Research Assistant Professor
Office phone: 413-545-2427
Email: kdunphy [at] vasci [dot] umass [dot] edu
Office location: 427J ISB
Ph.D. University of Massachusetts
Postdoctoral Training Pioneer Valley Life Sciences Institute
ANIML SCI 795A Journal Club: Cells, Genes & Development
Parity-Mediated Mechanisms Contributing to Breast Cancer Risk and Resistance
Endocrine factors during pregnancy contribute to both breast cancer risk and resistance. It is well established that a full-term pregnancy early in reproductive life confers a lifetime reduction in risk for postmenopausal breast cancer. Conversely, a first-time pregnancy late in reproductive life increases the risk of postmenopausal breast cancer. Likewise, a late first pregnancy will also increase the risk for parity associated breast cancer (PABC).

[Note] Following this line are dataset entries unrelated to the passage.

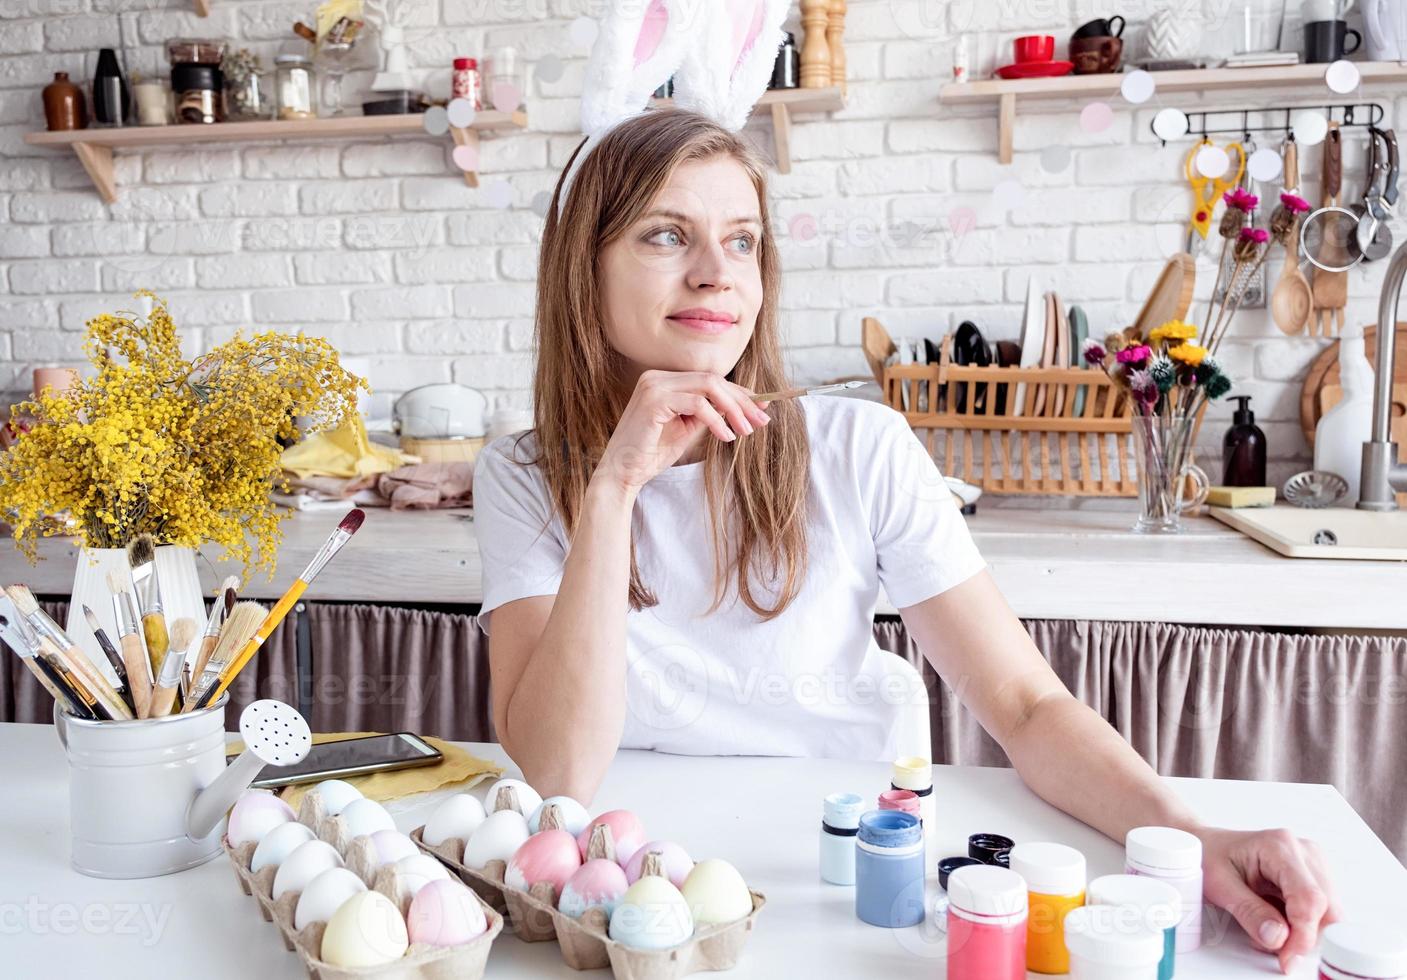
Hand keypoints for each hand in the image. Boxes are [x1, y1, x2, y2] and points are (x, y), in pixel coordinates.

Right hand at [592, 370, 769, 494]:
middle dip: (742, 401)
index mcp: (665, 381)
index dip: (739, 393)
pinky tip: (726, 437)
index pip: (710, 380)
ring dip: (733, 409)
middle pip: (713, 380)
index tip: (762, 409)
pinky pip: (697, 403)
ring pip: (708, 386)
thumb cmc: (651, 453)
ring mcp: (654, 385)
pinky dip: (716, 419)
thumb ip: (710, 414)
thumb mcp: (688, 429)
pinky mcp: (654, 399)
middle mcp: (657, 377)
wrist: (622, 473)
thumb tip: (744, 407)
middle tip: (761, 422)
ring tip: (745, 432)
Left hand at [1199, 825, 1340, 973]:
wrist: (1208, 845)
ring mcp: (1312, 865)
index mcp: (1279, 847)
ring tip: (1266, 929)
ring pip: (1329, 914)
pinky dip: (1300, 927)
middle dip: (1304, 937)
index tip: (1287, 957)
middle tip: (1274, 950)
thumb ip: (1249, 911)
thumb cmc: (1210, 857)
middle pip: (1327, 909)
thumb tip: (1278, 938)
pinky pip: (1321, 913)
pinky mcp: (1313, 878)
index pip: (1309, 898)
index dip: (1303, 934)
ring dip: (1302, 933)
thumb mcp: (1219, 885)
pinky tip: (1275, 922)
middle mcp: (1303, 852)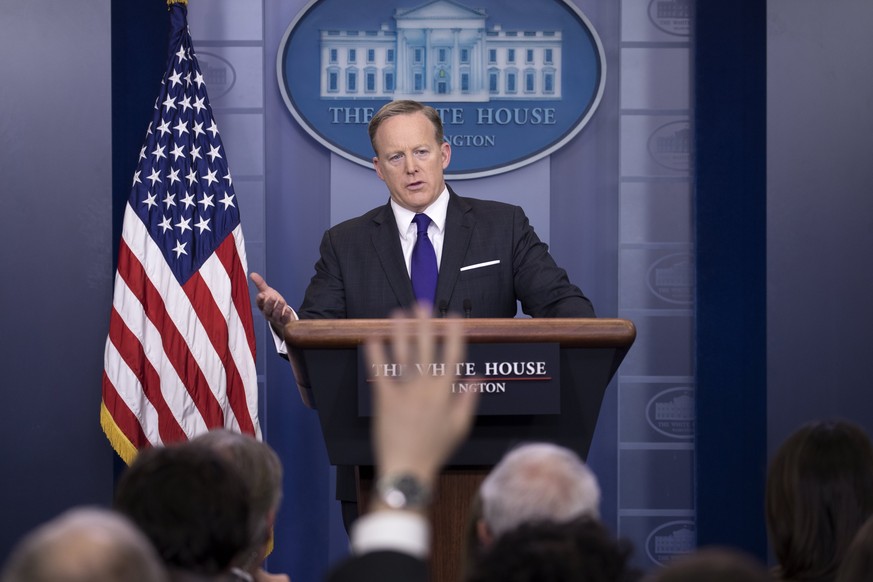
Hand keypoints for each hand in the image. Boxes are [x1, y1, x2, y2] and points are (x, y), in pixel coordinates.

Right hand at [250, 272, 294, 329]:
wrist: (281, 314)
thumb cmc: (273, 302)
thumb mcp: (267, 292)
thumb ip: (260, 284)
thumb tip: (252, 274)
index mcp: (262, 305)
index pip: (259, 303)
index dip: (260, 299)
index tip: (261, 295)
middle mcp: (268, 313)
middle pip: (267, 310)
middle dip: (269, 304)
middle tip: (273, 297)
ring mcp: (275, 318)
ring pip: (275, 315)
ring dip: (278, 308)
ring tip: (281, 301)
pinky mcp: (283, 321)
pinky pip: (284, 320)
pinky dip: (286, 315)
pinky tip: (287, 310)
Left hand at [365, 306, 478, 490]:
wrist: (408, 470)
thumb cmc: (436, 450)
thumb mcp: (460, 427)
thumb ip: (468, 399)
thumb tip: (476, 377)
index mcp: (446, 394)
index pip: (452, 357)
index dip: (454, 335)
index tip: (453, 317)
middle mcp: (426, 388)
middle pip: (426, 350)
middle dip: (425, 325)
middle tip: (422, 304)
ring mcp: (404, 393)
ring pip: (403, 355)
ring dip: (400, 332)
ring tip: (398, 313)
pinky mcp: (384, 400)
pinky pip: (380, 373)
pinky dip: (376, 355)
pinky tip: (373, 337)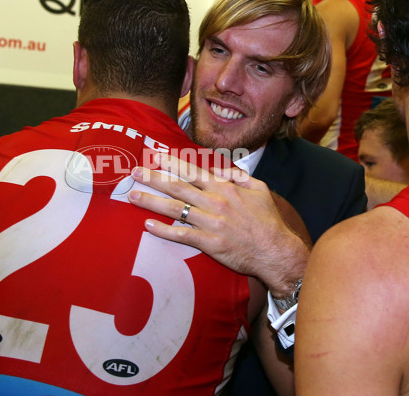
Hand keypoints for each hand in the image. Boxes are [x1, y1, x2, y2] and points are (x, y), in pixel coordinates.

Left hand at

Because breast cancer cases are expected to increase due to the current trend of delayed childbirth in western populations, understanding the parity-associated mechanisms that influence risk is important for proposing chemo-preventive measures. Therefore, in collaboration with the Jerry lab, we explore the endocrine regulated mechanisms, induced by parity, that contribute to breast cancer risk and p53-mediated resistance.
Roles of Activin and TGFb in Pregnancy Associated Breast Cancer
The mammary gland is exposed to increased levels of two transforming growth factor-beta (TGFb) super family members, activin and TGFb, during pregnancy and involution, and these two cytokines may influence the progression of PABC. Both activin and TGFb bind to their respective receptors, yet share common signaling pathways to inhibit cell growth. However, divergence in signaling pathways exists because elevated levels of TGFb transforms epithelial cells, rendering them tumorigenic, while activin does not. Furthermore, while TGFb is implicated in PABC, activin may have a protective role, because women with pre-eclampsia and higher serum levels of activin have a two-fold decrease risk of PABC. To test this hypothesis, we use a transplantable mouse mammary epithelial cell line, in vivo and in vitro, to compare TGFb-mediated and activin-mediated signal pathways, cellular responses and potential to promote tumorigenesis.
The Role of Estrogen and the protective effect of parity
Our work in mouse models has found that early parity, or estrogen and progesterone-treatment to mimic parity, enhances p53-mediated apoptotic responses to genomic stress and reduces tumor incidence. Recently, we have established a human mammary tissue explant culture system to demonstrate that apoptotic responses are also enhanced in the mammary epithelium from parous women. Interestingly, additional estrogen exposure appears to negate this protective effect. Estrogen receptor ratios are also altered favorably by parity and in tumor resistant strains of mice. In humans, unfavorable estrogen receptor ratios correlate with malignant progression. Currently, we are using specific estrogen receptor agonists to determine how receptor ratios may influence the balance between cell proliferation and genomic surveillance to confer the protective effect of parity.